Tuliskan kembali tanpa mengubah apa pun bagian teks tentang Makam Ki Kahal yang dimulai dari "Disanalah mereka berdua" dan berakhir pada "propinsi di Indonesia.".

==== Teks Dokumen ====

Disanalah mereka berdua menghabiskan masa tuanya, kemudian setelah
dipangil menghadap Yang Maha Kuasa, mereka berdua dimakamkan di
pemakaman umum di daerah Kahal wilayah Kecamatan Bojonegara. Hingga
sekarang tempat itu dikenal dengan sebutan ” MAKAM KI KAHAL” dan
alhamdulillah sampai sekarang banyak masyarakat yang datang
mengziarahinya terutama para pesilat Bandrong yang saat ini sudah
menyebar di lima propinsi di Indonesia.
Asal Usul nama Silat Bandrong.

==== Daftar Baris ====

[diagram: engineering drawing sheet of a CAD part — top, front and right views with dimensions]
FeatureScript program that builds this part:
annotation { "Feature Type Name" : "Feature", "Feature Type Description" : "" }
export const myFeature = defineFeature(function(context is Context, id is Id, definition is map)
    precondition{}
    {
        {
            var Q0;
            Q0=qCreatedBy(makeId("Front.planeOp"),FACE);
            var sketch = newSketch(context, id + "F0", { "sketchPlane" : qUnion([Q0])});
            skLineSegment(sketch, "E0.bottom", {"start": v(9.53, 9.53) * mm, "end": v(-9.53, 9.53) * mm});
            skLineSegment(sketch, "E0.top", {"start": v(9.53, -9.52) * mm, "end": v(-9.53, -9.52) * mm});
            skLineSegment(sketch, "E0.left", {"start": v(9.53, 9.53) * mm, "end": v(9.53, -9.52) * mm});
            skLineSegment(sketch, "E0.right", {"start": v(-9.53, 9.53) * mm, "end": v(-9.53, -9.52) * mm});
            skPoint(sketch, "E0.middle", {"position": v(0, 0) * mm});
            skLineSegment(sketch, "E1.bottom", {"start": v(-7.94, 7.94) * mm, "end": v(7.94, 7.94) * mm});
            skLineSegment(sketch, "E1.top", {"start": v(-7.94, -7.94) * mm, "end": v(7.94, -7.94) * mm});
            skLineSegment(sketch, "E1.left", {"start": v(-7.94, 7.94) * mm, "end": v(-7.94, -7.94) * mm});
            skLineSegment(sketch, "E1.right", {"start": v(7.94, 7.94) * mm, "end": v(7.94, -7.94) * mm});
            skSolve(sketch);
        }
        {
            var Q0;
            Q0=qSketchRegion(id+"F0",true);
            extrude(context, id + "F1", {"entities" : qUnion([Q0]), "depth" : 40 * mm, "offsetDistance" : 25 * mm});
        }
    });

====

- **Hasil Latihan**:
Disanalah mereka berdua menghabiskan masa tuanya, kemudian setelah
dipangil menghadap Yang Maha Kuasa, mereka berdua dimakamkan di
pemakaman umum di daerah Kahal wilayah Kecamatan Bojonegara. Hingga
sekarang tempat itu dikenal dengan sebutan ” MAKAM KI KAHAL” dan
alhamdulillah sampai sekarang banyak masyarakat yang datang
mengziarahinya terutama para pesilat Bandrong yang saat ini sudah
menyebar di lima propinsi di Indonesia.